Eran los tiempos de la novela gótica o negra, llamada así por la arquitectura de su escenario o por su trama tenebrosa. De esa producción trascenderían el cuento El lam-piro (1816) de John W. Polidori, primera aparición en la literatura de ese personaje, y Frankensteín (1817) de Mary Shelley.
Con el paso de los siglos, el relato de terror fue transformándose hasta ponerse a la altura de un público exigente que gustaba de experimentar emociones fuertes. Cuando irrumpe en el cine continúa el horror de millones de personas con feroces y apocalípticos relatos visuales, donde el enfrentamiento del bien y el mal ocurre en un mundo diezmado por virus y catástrofes, crímenes seriales y genocidios.
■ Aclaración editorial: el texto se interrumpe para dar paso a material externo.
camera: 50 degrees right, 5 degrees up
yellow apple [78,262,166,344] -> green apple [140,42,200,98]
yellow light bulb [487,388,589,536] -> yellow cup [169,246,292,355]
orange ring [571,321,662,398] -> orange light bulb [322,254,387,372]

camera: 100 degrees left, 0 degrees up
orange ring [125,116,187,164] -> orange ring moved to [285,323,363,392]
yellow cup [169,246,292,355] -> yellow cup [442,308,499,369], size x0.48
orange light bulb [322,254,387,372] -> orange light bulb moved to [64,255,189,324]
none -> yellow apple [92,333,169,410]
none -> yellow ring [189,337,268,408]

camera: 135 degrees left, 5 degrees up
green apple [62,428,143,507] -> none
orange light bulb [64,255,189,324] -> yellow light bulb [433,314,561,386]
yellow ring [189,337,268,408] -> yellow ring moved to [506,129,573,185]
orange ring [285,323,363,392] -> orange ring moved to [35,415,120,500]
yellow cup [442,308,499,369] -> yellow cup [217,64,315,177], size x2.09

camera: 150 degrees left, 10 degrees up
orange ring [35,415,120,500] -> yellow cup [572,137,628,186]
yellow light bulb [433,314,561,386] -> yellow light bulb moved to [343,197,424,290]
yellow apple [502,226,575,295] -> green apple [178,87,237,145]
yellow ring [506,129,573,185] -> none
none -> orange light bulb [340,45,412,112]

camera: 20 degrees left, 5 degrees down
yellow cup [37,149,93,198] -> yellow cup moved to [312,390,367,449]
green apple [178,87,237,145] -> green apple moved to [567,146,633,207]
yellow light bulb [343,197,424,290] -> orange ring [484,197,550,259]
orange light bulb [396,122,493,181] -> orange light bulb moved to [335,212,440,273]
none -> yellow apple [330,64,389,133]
Stephen King, autor de más de treinta best-sellers que ha aterrado a millones de lectores en las tres últimas décadas, confiesa: "a veces me asusto de mí mismo cuando escribo, y hay escenas de mis películas que consiguen ponerme los pelos de punta". Entre las aproximadamente veinte filmes basados en sus libros, él destaca The stand, adaptada de su novela homónima publicada en 1978. Esta obra narra el fin del mundo y la actitud tranquila de las personas que se niegan a abandonar los lugares donde viven. Buena parte de la violencia es silenciosa. La gente simplemente cae muerta y en ocasiones vomita mientras su cuerpo se vuelve putrefacto. Al respecto dice King que una de esas escenas es particularmente horrible para él, de especial terror. Y cuando se le pregunta en algunas entrevistas por qué elige temas fuera de lo normal para escribir, el autor de Cujo y El resplandor responde de forma invariable: "Soy una persona rara, retorcida, y tengo cierta sensación de poder cuando puedo imaginar historias que afectarán los nervios de mis lectores, que los obligarán a cerrar la puerta con candado y les impedirán dormir".
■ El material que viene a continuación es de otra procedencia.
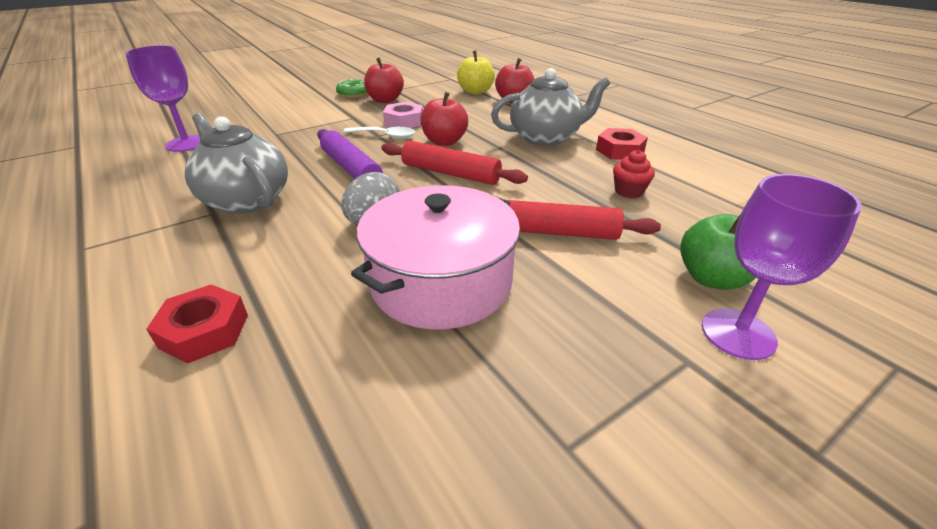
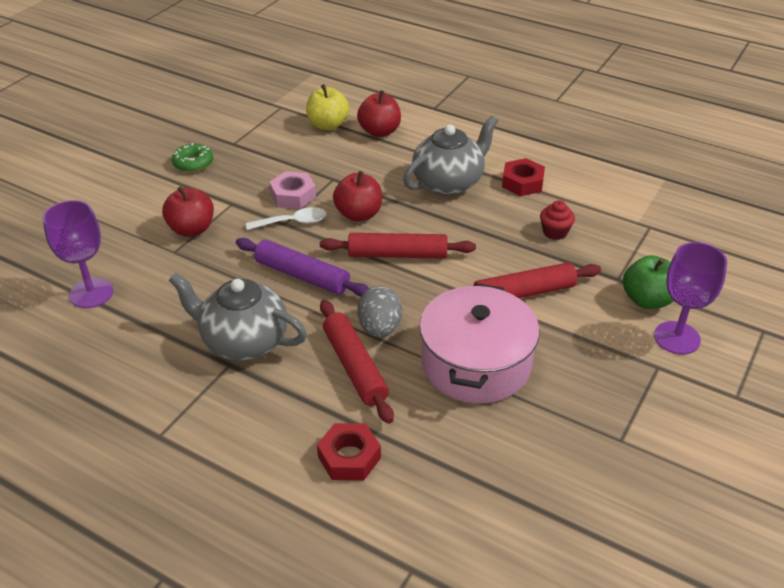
camera: 25 degrees left, 5 degrees up
red apple [364,57,404,103] -> red apple moved to [162,186,214,237]
none -> red rolling pin [320,300,394,424]

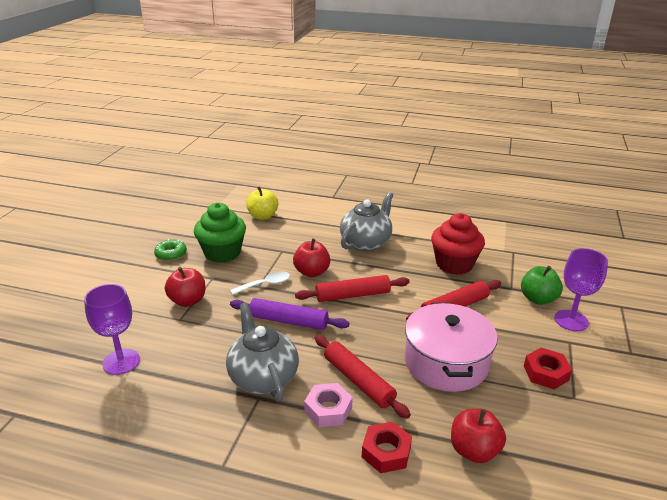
camera: 15 degrees left, 10 degrees down
grey teapot [169,272,307,360] -> grey teapot turned 60 degrees clockwise [226,302,299,402]
pink nut [269,171,316,209] -> pink nut moved to [304,383,353,427]
red apple [357,90,401,137] -> red apple moved to [451,409,506,463]
grey egg [357,286,402,337] -> none
red nut [502,158,545,196] -> red nut moved to [524,348,572,390]
red cupcake [540,200,575,240] -> red cupcake [431,213,485,275], size x2.10
none -> green cupcake [194,202,246,263]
Si bien es cierto que el relato de terror implica, en general, la actuación de una criatura o engendro que se manifiesta como amenaza de destrucción de lo existente, la coartada clave de dichas historias está en elaborar asuntos imposibles de ser explicados según los términos de la razón. Es como traer a la luz actual elementos poderosos presentes en la génesis de esos relatos. Es como repetir la simbología macabra utilizada por Matthew Lewis, Ana Radcliffe, Mary Shelley, Machen, Le Fanu, Henry James, H.P. Lovecraft y Edgar A. Poe. La simbología de lugares malditos como un hotel, un laboratorio, un cementerio, una cárcel, un convento o un castillo gótico. Lo esencial para que se dé la caída del lector o del espectador en el abismo de los miedos, es que el lugar esté cerrado a modo de trampa o abandonado en los confines del mundo.
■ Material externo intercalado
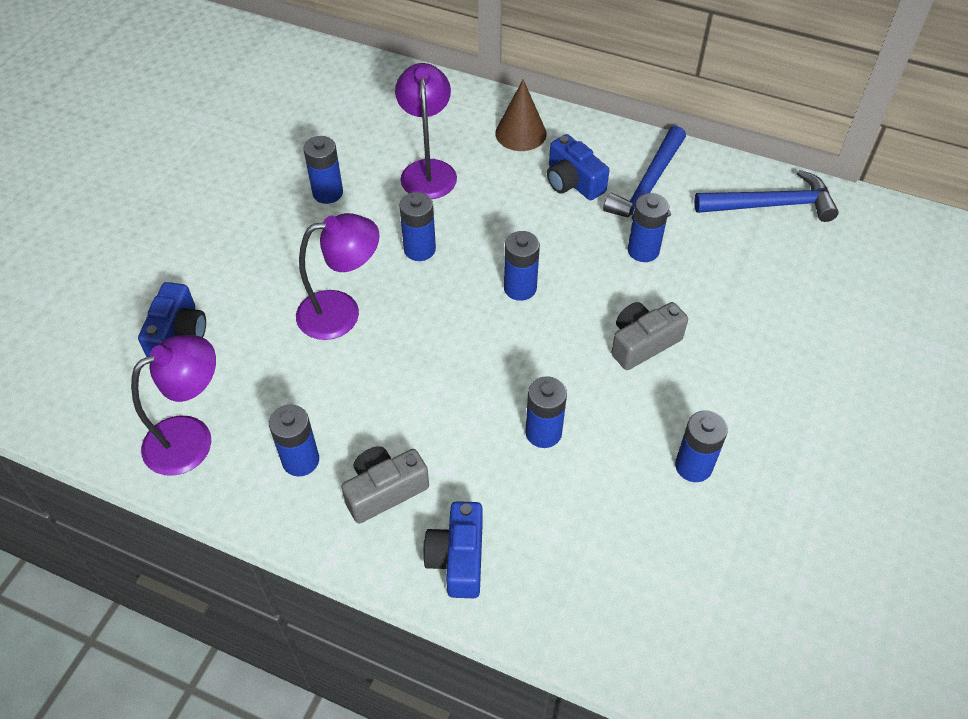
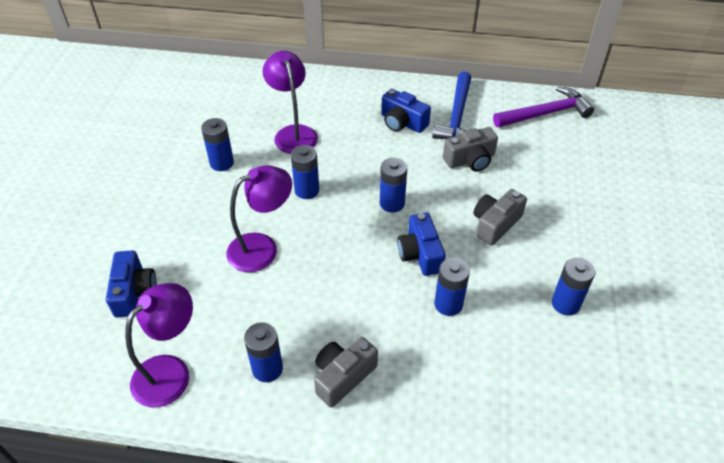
camera: 15 degrees left, 5 degrees down
blue camera [423,501,483,598] -> blue camera moved to [397,213,446,276]
brown cone [495,80,547,151] -> none
blue battery [628,193,669,262] -> grey camera [443,127,498,172]
blue hammer [694,170,839,222] -> purple hammer [493,86,594,127]

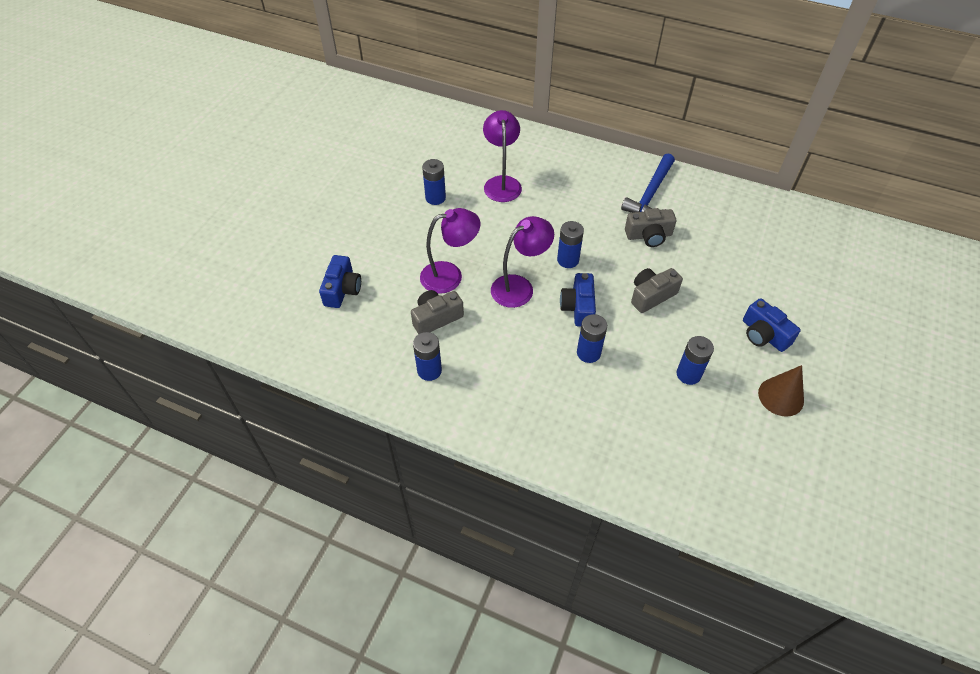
camera: 15 degrees right, 5 degrees up
purple lamp [125,283,193,408] -> purple lamp moved to [491,216,554,308]
blue battery [291,145,319,199] -> none
grey camera [314,337,378,407] -> grey camera moved to [411,290,464,334]
blue camera [381,89,431,133] -> blue camera moved to [743,298,801,352]
purple hammer [493,86,594,127] -> none
none -> brown cone [758,365,804,417]

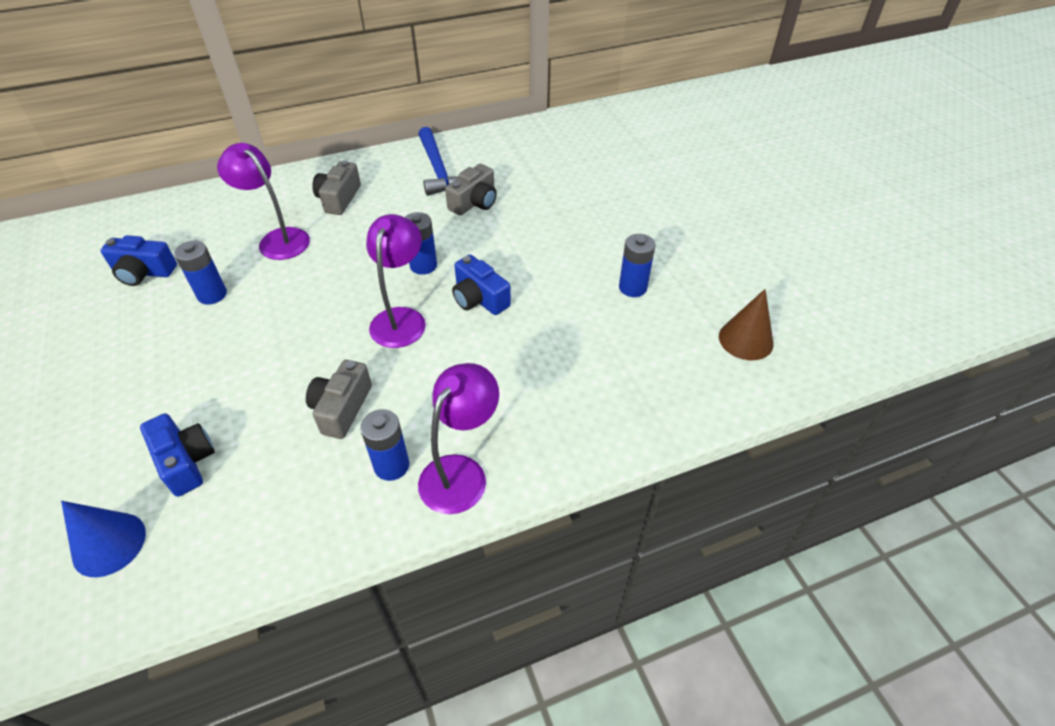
camera: 45 degrees left, 5 degrees down
purple lamp [420,208,481,294] -> purple lamp moved to [418,363,499,514]
blue battery [577,314,607,363] -> none
grey camera [631,268,683,313] -> grey camera moved to [312,160,361,215]
blue camera [743,298,801,352] -> blue camera moved to [100,235,177,286]
brown cone [758,365,804,417] -> brown cone moved to [719,289,774,360]
none -> blue cone [61,501,146,577]

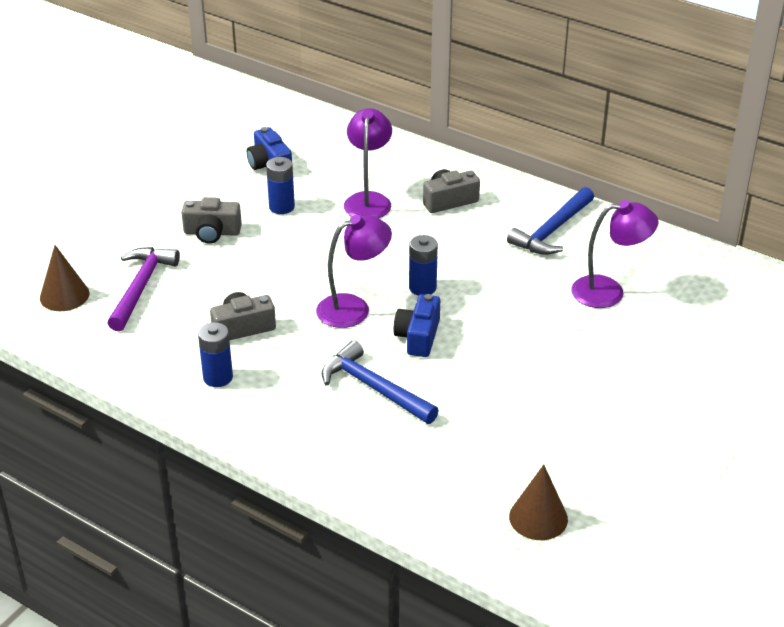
camera: 55 degrees right, 10 degrees down
blue cone [61,501,146,577] -> brown cone [40,245,90,311]
blue camera [140,413,215,497] -> purple hammer [107,247,180,331]
purple lamp [418,363,499,514] -> purple lamp moved to [571,200,659,308]
grey camera [445,164,497,215] -> grey camera moved to [181,197,242,244]
blue battery [619,234,656,297] -> none
none -> blue hammer [322,340,439,424]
La emoción más intensa y remota de la humanidad es el miedo. El más profundo de los miedos es el miedo a lo innombrable, a lo desconocido. Lo que no cabe duda es que los grandes personajes terroríficos del cine son en su mayoría de extracción literaria y constituyen malas caricaturas del original. Desde 1931 se industrializó en Estados Unidos el terror en la cinematografía con dos filmes que desencadenaron hasta hoy, una saga interminable: Drácula de Browning y Frankensteín de Whale.
Desde entonces Drácula ha sido en sus imitaciones, ilusionista de lujo y nocturno con ciertas aberraciones sexuales, y Frankensteín ha pasado de monstruo filosófico a patético engendro de la naturaleza. Esto se debe a que en el cine ellos carecen de los mil rostros con que los dota la literatura en un proceso que concluye el lector con su imaginación.